Nostra Signora di Zeitoun
Le prime apparizioni
La prima apparizione della Vergine Maria a Zeitoun avvenne la sera del 2 aprile 1968. Un meccanico musulmano, Farouk Mohammed Atwa, che lavorava vicino alla chiesa copta di Santa Maria, vide una figura femminile sul tetto della chiesa e pensò che stesse per gettarsi nel vuoto. Anche altri due uomini notarono una figura bianca e avvisarono la polizia. Sul posto si radunò una folla. La polizia cercò di disperderla, sostenendo che si trattasse solo di un riflesso delle luci stradali. Tuttavia, un custode della chiesa affermò che la figura poteva essere la Vergine Maria, e questo aumentò l’entusiasmo della gente. L’apparizione durò solo pochi minuti. Una settimana dopo, il 9 aprile, il fenomeno si ripeté. In seguito le apparizioni divennero più frequenti, arrivando anche a due o tre volte alla settimana, e continuarono fino al 1971. Secondo la tradizione copta, Zeitoun si trova vicino a uno dei luoghi in cui la Sacra Famiglia avrebbe sostato durante la fuga in Egitto da Re Erode
Le indagini istituzionali
Le apparizioni sarebbero state viste anche dal presidente egiziano Gamal Abdel Nasser e riprese da fotografi dei giornali e dalla televisione nazionale. Le indagini della polizia non trovarono spiegazioni convincenti: non vennero individuati dispositivi capaci di proiettare immagini nel raggio di quindici miglia. fu levata inoltre la corrente a tutta la città per dimostrare che la donna di luce, se fosse stata un’artefatto artificiale, senza luce si sarebbe spento il trucco, ma quando la corrente fu tolta, la donna era ancora li, in cima al tetto. Furono scattate molte fotografie da fonti indipendenti, anche se spesso di scarsa qualità visto la tecnologia in quegli anni non ancora evoluta come oggi.. In assenza di spiegazioni alternative e con l’approvazione delle autorità religiose e politiche, il governo egiziano riconobbe le apparizioni come autentiche. Poco dopo l’approvazione canonica, il Ministero del Turismo confermò ufficialmente gli avvistamenti e iniziò a promuovere Zeitoun come luogo di pellegrinaggio, distribuendo opuscoli e materiale informativo.
Le indagini della chiesa:
Il papa della Chiesa copta ortodossa, Cirillo VI di Alessandria, istituì una commissione composta da sacerdoti e vescovi di alto livello per indagare sulle apparizioni.
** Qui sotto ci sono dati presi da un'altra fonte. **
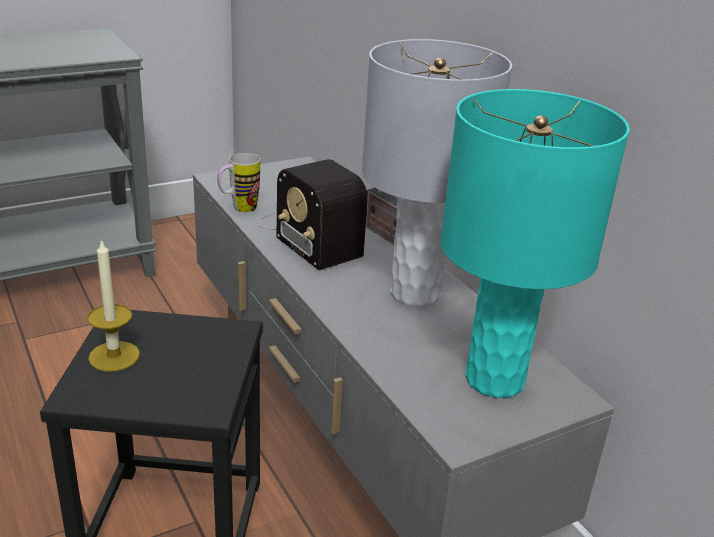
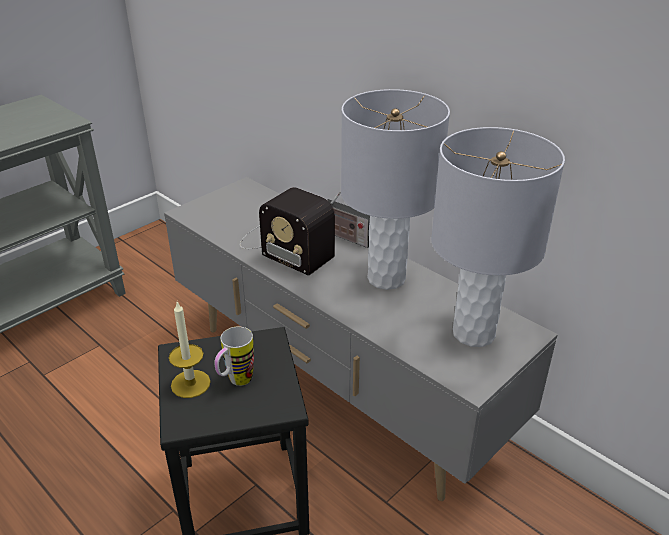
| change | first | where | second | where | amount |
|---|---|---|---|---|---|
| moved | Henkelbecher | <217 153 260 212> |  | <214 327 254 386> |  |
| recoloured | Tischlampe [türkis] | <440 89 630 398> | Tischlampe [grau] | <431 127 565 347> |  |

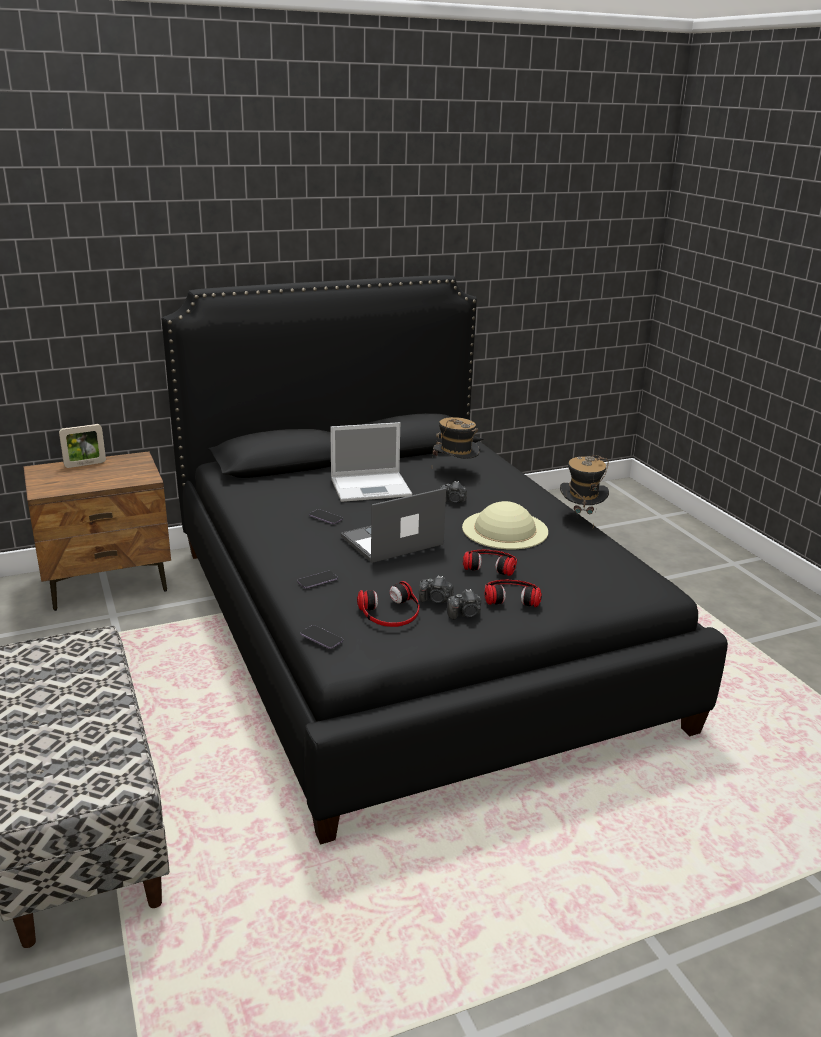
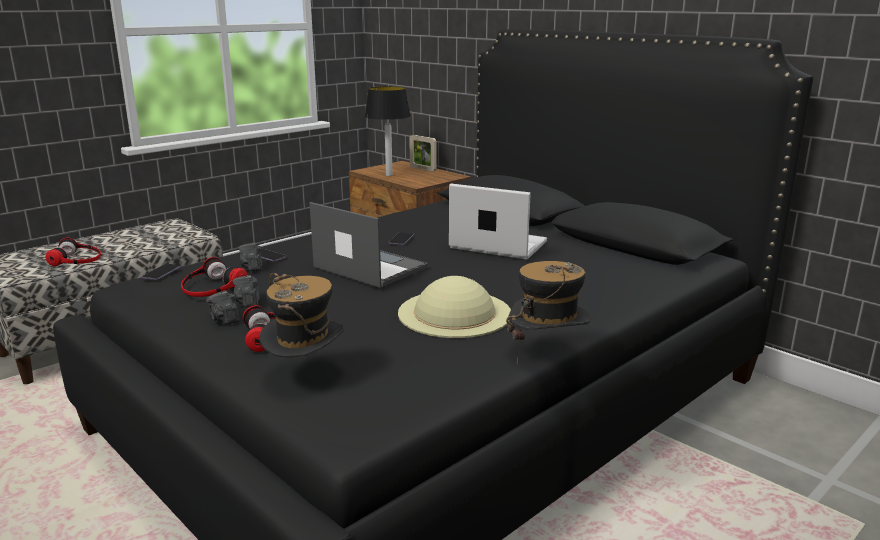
| change | first | where | second | where | amount |
|---|---|---|---|---|---|
| added |  |  | Tischlampe | <365 86 411 176> |  |
| moved | Hut | <433 417 479 459> |  | <259 273 345 358> |  |
| moved | Kamera | <440 481 467 503> |  | <239 243 262 271> |  |
| moved | Kopfhörer | <463 550 517 576> |  | <45 237 101 266> |  |
| turned | Laptop | <330 422 412 502> |  | <449 184 547 260> | 150 degrees clockwise |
La commissione era guidata dal vescovo Gregorios, studioso della cultura copta. Il 4 maggio, Cirillo VI pubblicò un comunicato ufficiale in cui confermava l’autenticità delle apparizioni. Anche alcune monache della chiesa cattolica, Società del Sacro Cuore furono testimoni delle apparizioni e inviarono un rapporto dettagliato al Vaticano. In seguito, il 28 aprile arrivò un inviato che assistette personalmente ai fenomeni e riferì a papa Paolo VI. Poiché le apparizioni avvennero in una chiesa copta, il Vaticano lasciò la valutazione e le indagini alle autorità locali.
Le guarigioni:
Molti testimoni hanno raccontato di essere guariti da malattie e infermità dopo aver visto l’apparizione o aver pregato durante gli eventi. Questi casi sono raccolti in vari resoconti e sono stati documentati da comitati ufficiali che includevano medici nell’indagine istituita dalla Chiesa Copta, con la raccolta di testimonianze e rapporti medici. Alcuni testimoni descrivono esperienze in cui malati hanno improvvisamente riacquistato salute o percepito una guarigione inspiegabile, anche in situazioni considerate disperate.
Nel contesto egiziano, dove cristiani e musulmani si radunavano in gran numero per vedere l’apparizione, queste guarigioni sono state interpretate come segni di consolazione e intervento divino, tanto che la Chiesa Copta ha collegato il fenomeno anche alla rinascita di fede e alle conversioni di persone di diverse fedi. Il Patriarca Copto Kyrollos VI dichiarò che le apparizioni avevano portato due grandi grazie: il rafforzamento della fede e la guarigione miracolosa di casi di malattie disperate.
La profezia:
Nel 1920, Tawfiq Khalil Bey, un proprietario copto, decise di costruire a Zeitoun un edificio. La Vergine gli apparve promettendogli che se al posto di un edificio avesse costruito una chiesa, lei avrebbe onorato quel luogo in maniera speciale. Così fu e quindi venne eretta la chiesa di San Marco.